Sendo assim, também devemos olhar para o passado para despertar a igreja do presente. Precisamos mostrar, aos cristãos de nossos dias, os perigos sofridos por gerações de cristãos que dormiram frente às ameaças doutrinárias e morais de seus dias. Mas, também, devemos fortalecer a igreja do presente animando-a com os poderosos exemplos daqueles que lutaram bravamente, pois estavam vigilantes e, assim, foram instrumentos de Deus para combater todos os males sofridos pela cristandade de seus dias. Então, bradamos aos cristãos de nossos dias: “Desperta, ó tu que dormes, levanta-te de entre os mortos, e Cristo te iluminará” (Ef.5.14).
E você consegue me ouvir atentamente? Está dormindo ou está vigilante? Erga o estandarte do Reino de Deus, embrace o escudo da fé, ponha o capacete da salvação e tome a espada do Espírito em suas mãos, pois a trombeta já soou e o inimigo se põe em posição de batalha.

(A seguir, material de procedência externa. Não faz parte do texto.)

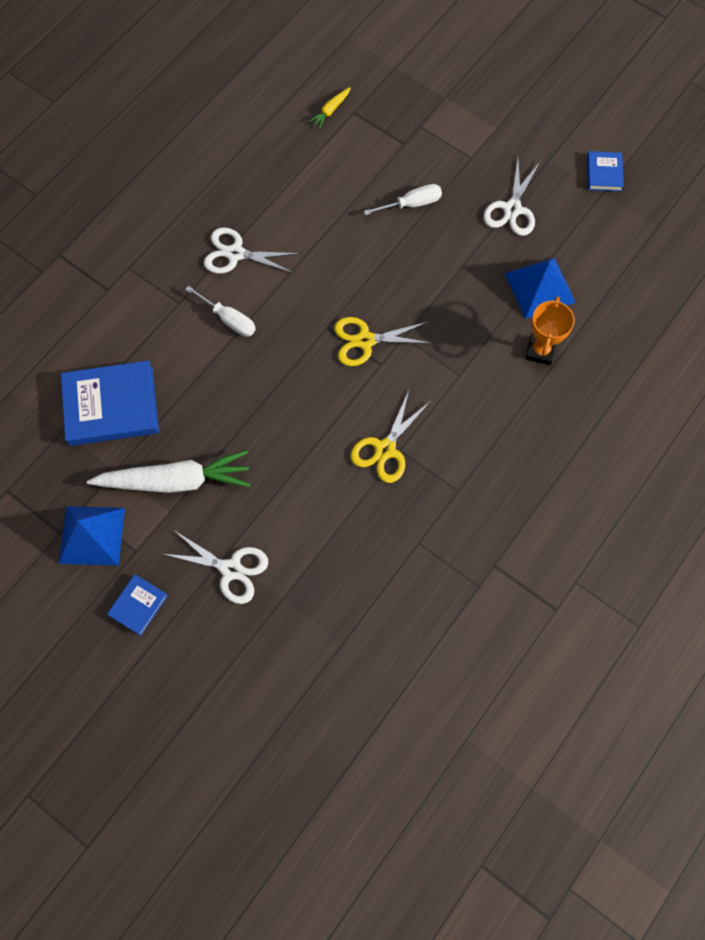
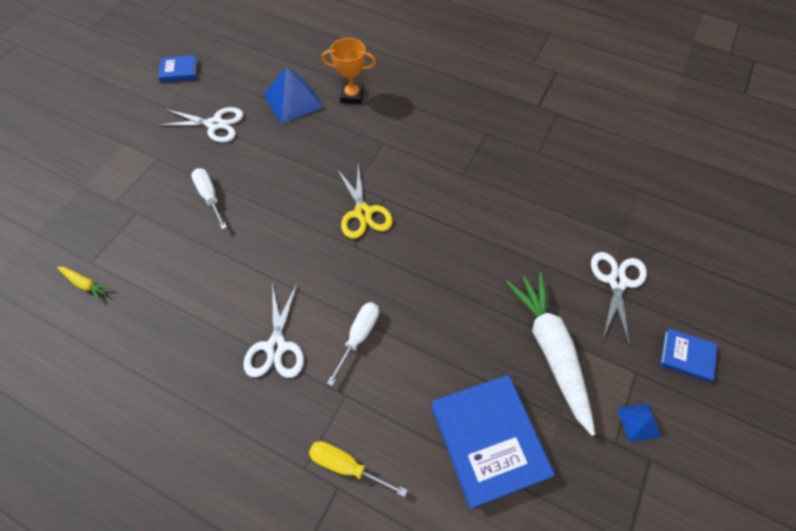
camera: 100 degrees left, 10 degrees down
(92, 535) = (639, 422): blue pyramid -> blue pyramid, size x0.52
(122, 297) = (346, 466): none -> yellow screwdriver
(385, 449) = (465, 184): yellow scissors -> none

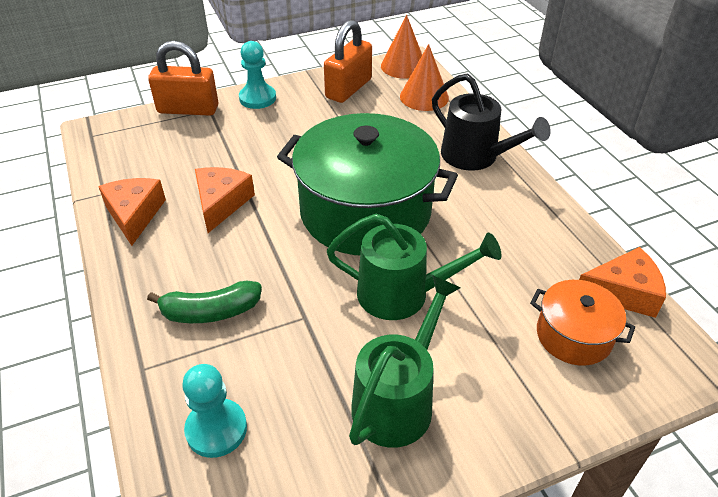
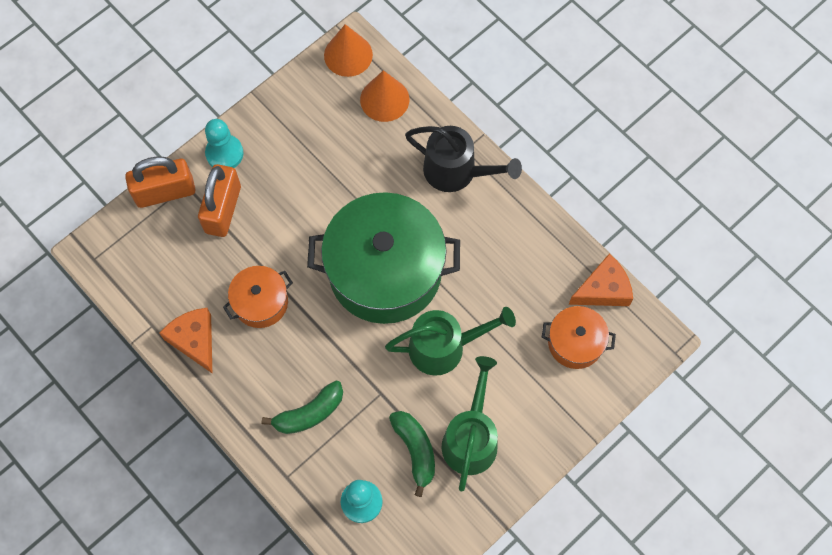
camera: 20 degrees left, 25 degrees up
(221, 203) = (261, 302): orange cheese -> orange pot
(317, 391) = (415, 450): none -> green banana
(348, 89) = (307, 110): orange padlock -> orange padlock (223, 209)

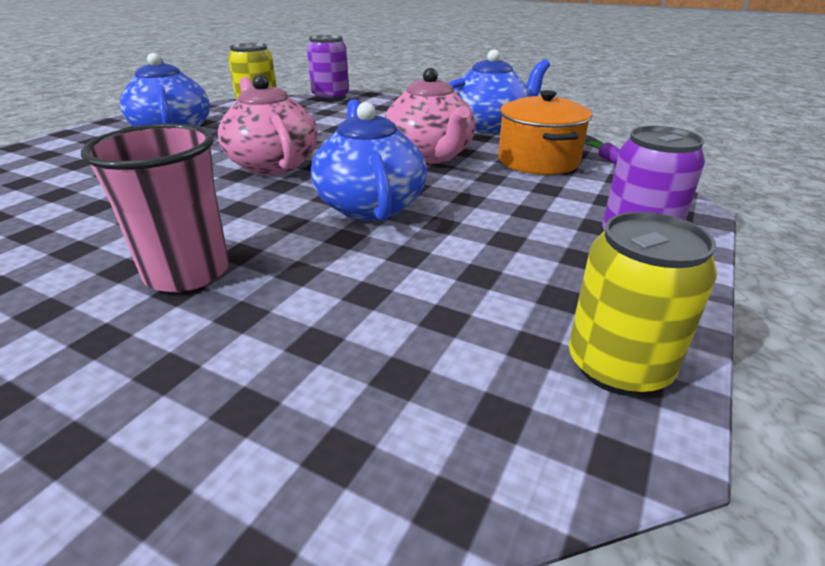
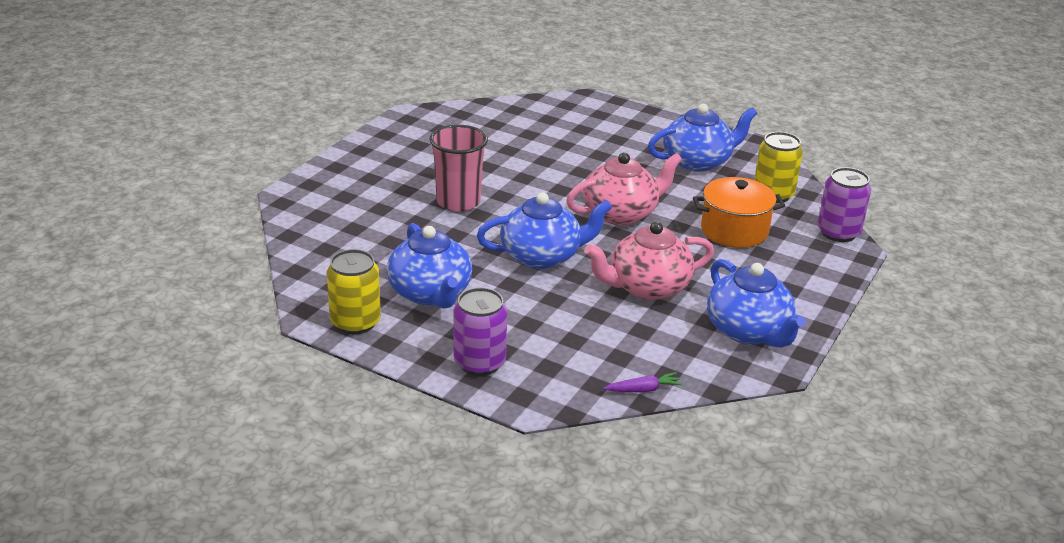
camera: 90 degrees right, 0 degrees up
(488, 286) = (431, 293): none -> blue teapot
(538, 161) = (638, 346): orange pot -> orange pot (734, 231)

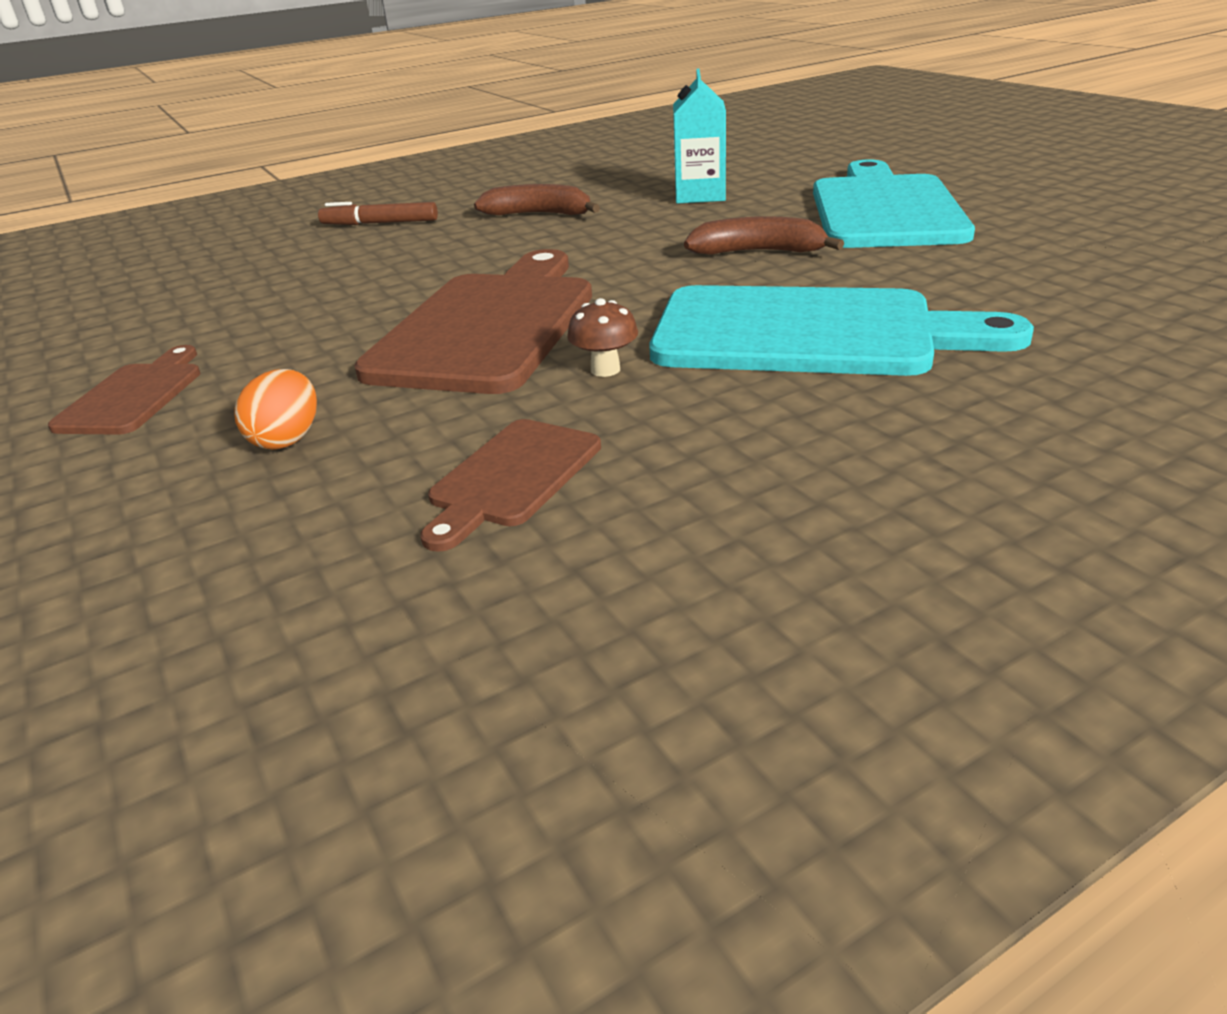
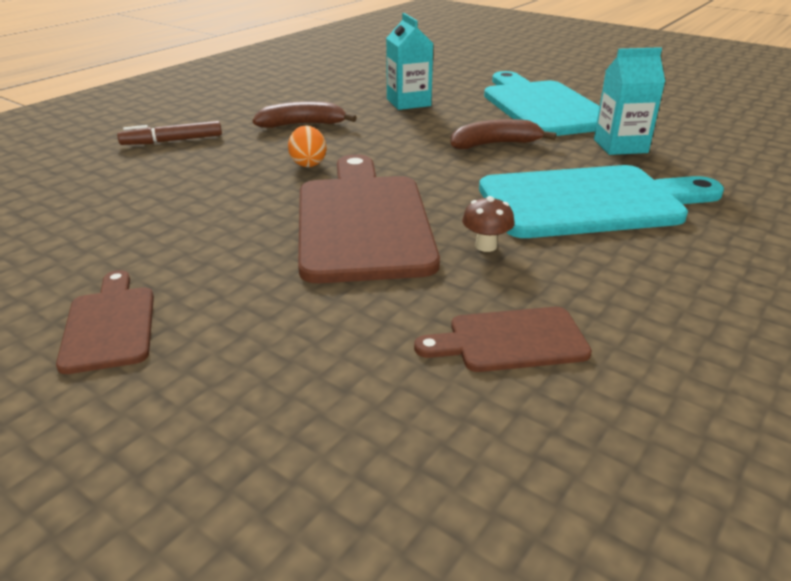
camera: 25 degrees left, 0 degrees up
(287, 439) = (300, 341): orange egg -> orange egg (308, 163)
(512, 477) = (510, 340): brown cutting board -> brown cutting board turned 75 degrees clockwise
(943, 267) = (620, 146): none -> turquoise carton

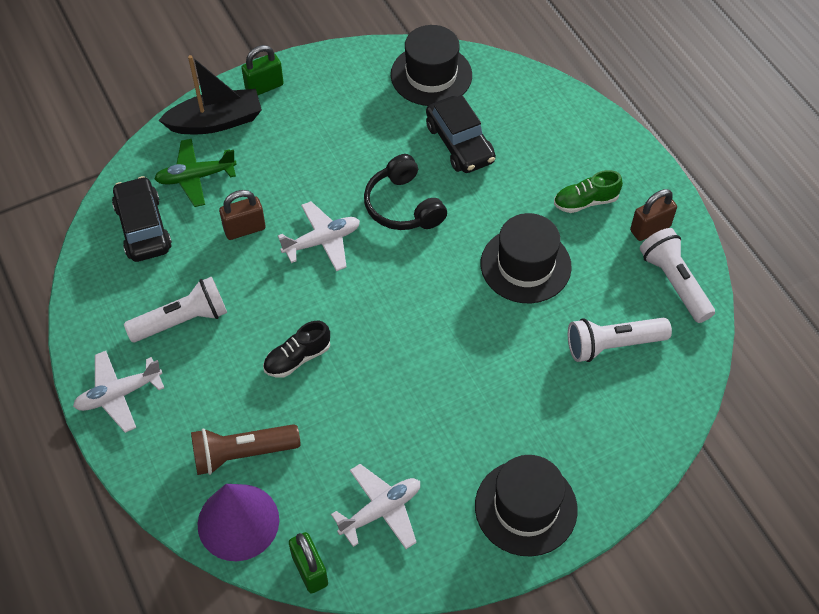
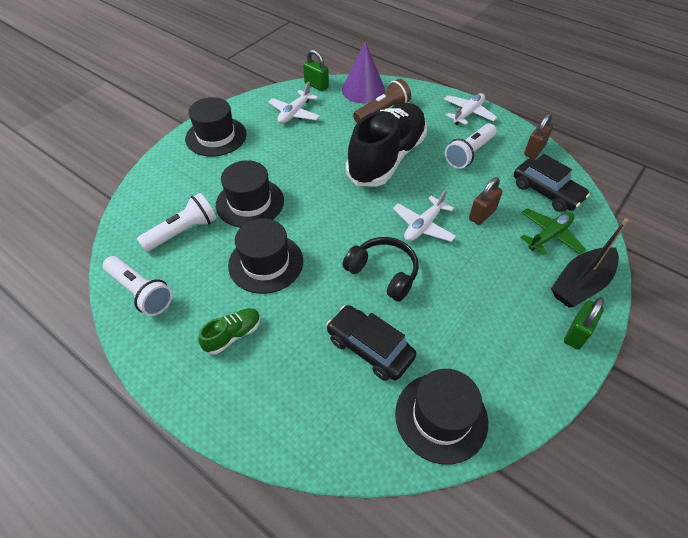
camera: 155 degrees right, 5 degrees down
(297, 358) = (387, 158): black shoe -> black shoe, size x2.43
(515, 357) = (250, 202): none -> black hat
(650, 229) = (168, 331): brown padlock -> brown padlock (534, 150)

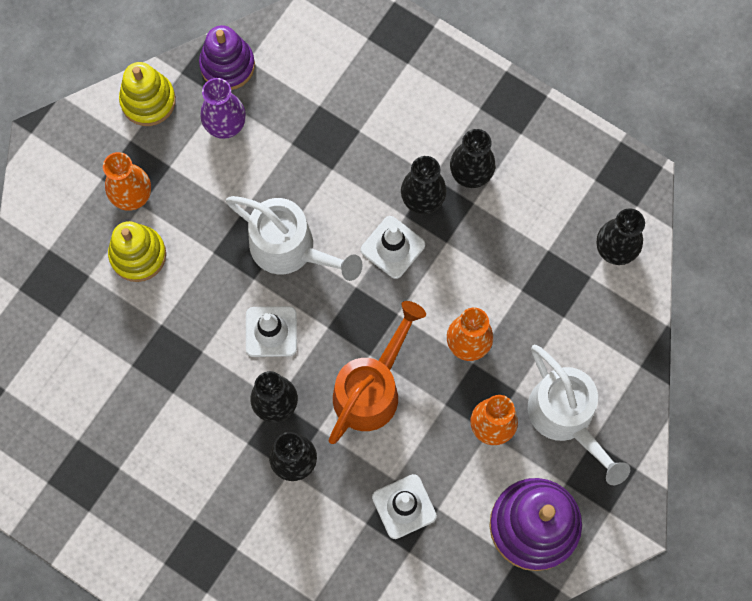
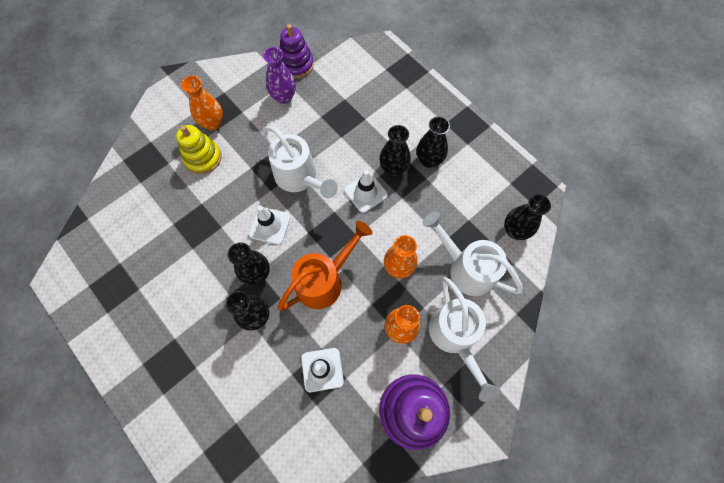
camera: 15 degrees right, 5 degrees down
(148, 100) = (242, 73): yellow stacking toy -> none
(560, 321) = (466, 268): none -> white watering can

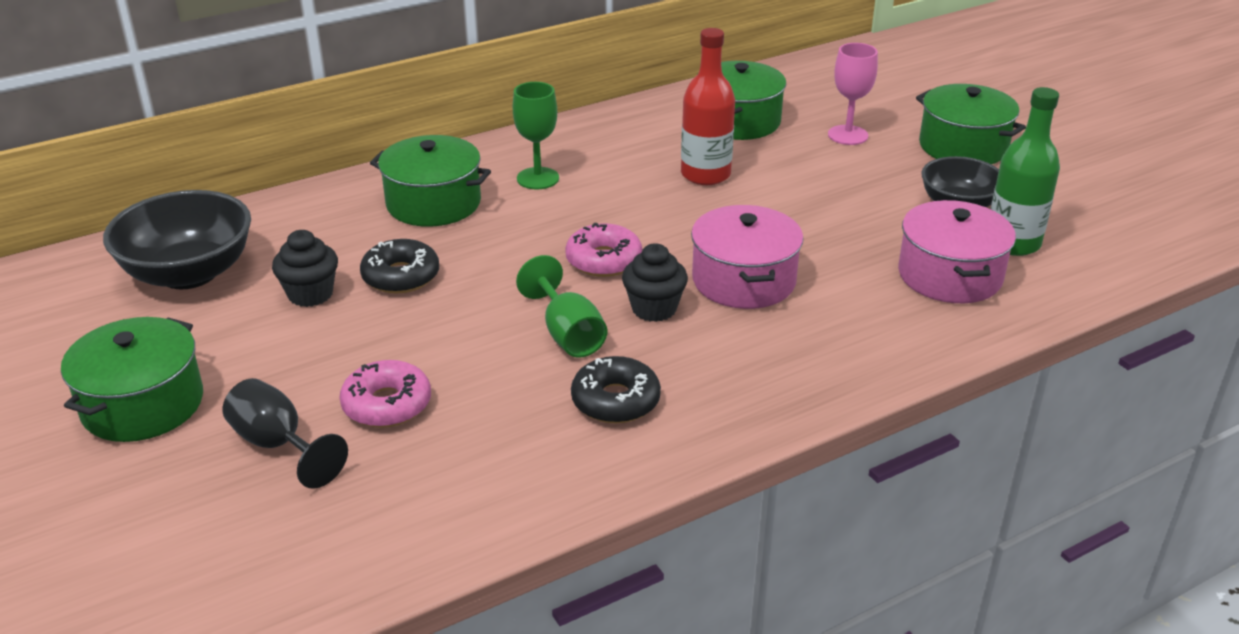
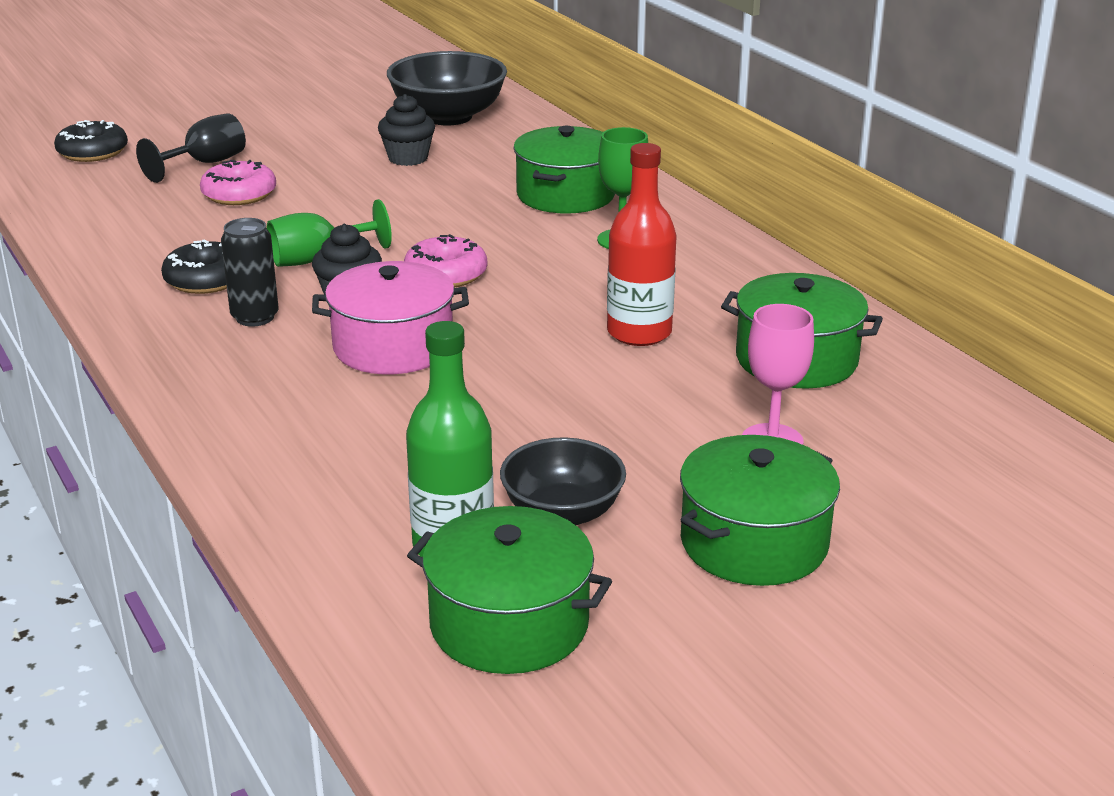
camera: 90 degrees right, 5 degrees down
(143, 404) = (272, 121): green pot -> green pot (509, 623)
(401, 276) = (430, 188): black donut -> black donut (92, 152)
(697, 359) = (255, 317): none -> black can
(950, 275) = (379, 482): pink pot -> none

Não podemos deixar que a igreja de Jesus caia em mãos erradas, não podemos deixar que ela durma o sono da morte. É preciso estar atento e pronto para combater o bom combate do Senhor (2Tm.4.7), como lutaram os reformadores, como fez o apóstolo Paulo: “Tomai também o capacete da salvação e a espada do Espírito, que é a palavra de Deus; com toda oração e súplica, orando em todo tempo no Espírito e para isto vigiando com toda perseverança e súplica por todos os santos” (Ef.6.17-18).